Mixed MRF

Implementation details of the mixed Markov random field in bgms. Source: src/models/mixed/mixed_mrf_model.h and four .cpp files (mixed_mrf_model.cpp, mixed_mrf_gradient.cpp, mixed_mrf_likelihoods.cpp, mixed_mrf_metropolis.cpp).

Block structure

The mixed MRF handles \(p\) discrete and \(q\) continuous variables. The parameter space is organized into three interaction blocks plus main effects:

Block	Parameters	Size
Main effects	Discrete thresholds + continuous means	\(\text{thresholds} + q\)
Discrete-discrete	Pairwise discrete interactions (symmetric)	\(p(p-1)/2\)
Cross-type	Discrete-continuous interactions	\(p \times q\)
Continuous-continuous	Cholesky factor of the precision matrix	\(q(q+1)/2\)

All five blocks are updated jointly by NUTS. The continuous precision matrix is parameterized through its Cholesky factor \(R\) (with diagonal entries on the log scale) so that positive definiteness is guaranteed by construction. The gradient includes the Jacobian of the Cholesky-to-precision mapping.

Parameter vector layout

The model distinguishes three vector types:

Active vector (`parameter_dimension()`)

Contains the parameters that NUTS updates, excluding edges set to zero by edge selection. The Cholesky block is always fully included:

[ thresholds | discrete interactions (active) | means | cross-type (active) | Cholesky (all) ]

The mass matrix and gradient are dimensioned to this vector.

Full vector (`full_parameter_dimension()`)

Contains all parameters including inactive edges:

[ thresholds | discrete interactions (all) | means | cross-type (all) | Cholesky (all) ]

Used for storage and initialization.

Storage vector (`storage_dimension()`)

Identical layout to the full vector. This is what gets saved to ChainResult::samples at each iteration.

Sampling strategy

Each MCMC iteration updates the full active parameter vector (all five blocks) in a single NUTS step. The logp_and_gradient() method computes the log-pseudoposterior and gradient for the entire vector, including the Cholesky block with its log-determinant Jacobian.

When edge selection is active (or the initial graph is sparse), the model reports has_constraints() = true and the NUTS sampler switches to constrained (RATTLE) integration, using logp_and_gradient_full() and projection callbacks to enforce zero entries for excluded edges (see Constrained Leapfrog (RATTLE)).

Edge indicator updates (when active) operate on all three interaction blocks.

The model also provides a component-wise adaptive Metropolis fallback (do_one_metropolis_step()), used when the sampler is set to "adaptive-metropolis". In Metropolis mode, each parameter is updated individually with Robbins–Monro-tuned proposal SDs targeting an acceptance rate of 0.44. Off-diagonal precision updates use a rank-2 Cholesky update; diagonal updates use rank-1.

· · ·

Given request A: Reproduce the mixed MRF documentation verbatim, everything from "[ thresholds | discrete interactions (all)" down to "at each iteration.".
Given request B: Extend the mixed MRF documentation past its final sentence about rank-1 and rank-2 Cholesky updates.
None of the data placed after this line is needed for any of the work.

Data block:
· · ·

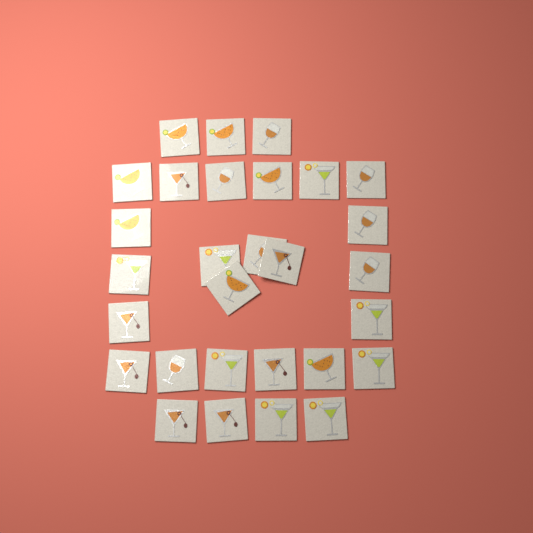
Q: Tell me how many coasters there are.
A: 29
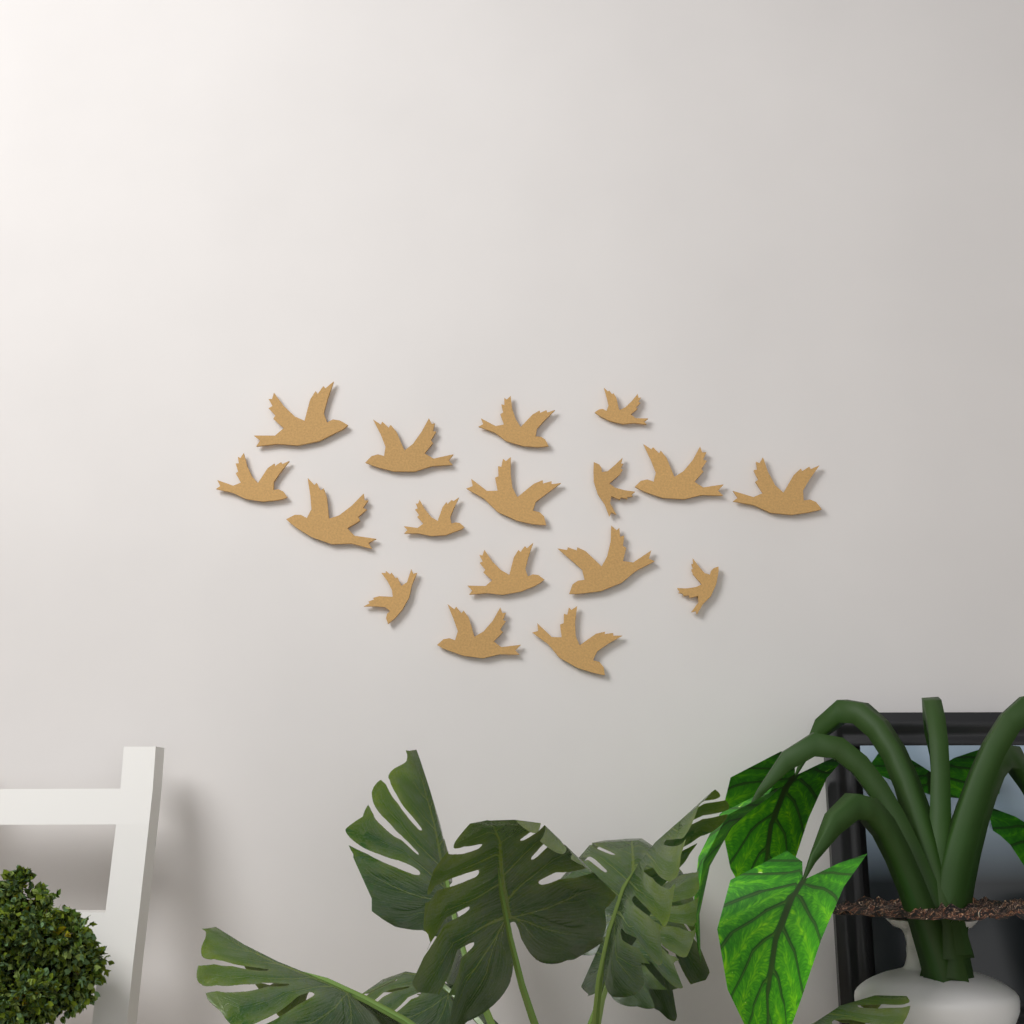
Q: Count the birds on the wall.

· · ·

Expected answer A:
[ thresholds | discrete interactions (all) | means | cross-type (all) | Cholesky (all) ]

Used for storage and initialization.

Storage vector (`storage_dimension()`)

Identical layout to the full vector. This is what gets saved to ChainResult::samples at each iteration.

Expected answer B:
Gradient computation

The gradient (mixed_mrf_gradient.cpp) covers all five parameter blocks in the NUTS vector. It involves:

Discrete conditionals — Category probabilities via Variable Helpers, contributing gradients for thresholds and discrete pairwise interactions
Cross-type terms — Contributions from discrete-continuous interactions to both discrete and continuous conditional distributions
Continuous means — Gradient of the continuous-variable contribution to the pseudolikelihood
Cholesky block — The precision gradient \(\bar{\Omega}\) is computed from the GGM conditional contribution and the conditional-mean coupling, then mapped to the Cholesky gradient \(\bar{R} = R(\bar{\Omega} + \bar{\Omega}^\top)\). Diagonal entries use the log-scale Jacobian: \(\partial\ell / \partial\psi_j = \bar{R}_{jj} R_{jj} + (q - j + 1)\).

The log-prior gradient adds Cauchy penalties on off-diagonal precision entries and Gamma(1,1) penalties on diagonal entries.

Discrete pseudolikelihood

The discrete full conditionals integrate out the continuous block: \(\log p(x_s \mid x_{-s})\) rather than \(\log p(x_s \mid x_{-s}, y_{\text{obs}})\). The continuous block uses the GGM likelihood \(\log p(y \mid x) \propto \tfrac{n}{2}\log|\Omega| - \tfrac{1}{2}\operatorname{tr}(\Omega D^\top D)\).

For a cross-model overview, see Pseudolikelihood.

The discrete conditionals use the marginal interaction matrix \(M = A_{xx} + 2A_{xy}\Sigma_{yy}A_{xy}^\top\), which must be recomputed whenever the precision or cross-type parameters change. The \(\partial M/\partial\Sigma_{yy}\) chain rule contributes to the precision gradient via \(-2\Sigma_{yy} A_{xy}^\top\bar{M} A_{xy}\Sigma_{yy}\).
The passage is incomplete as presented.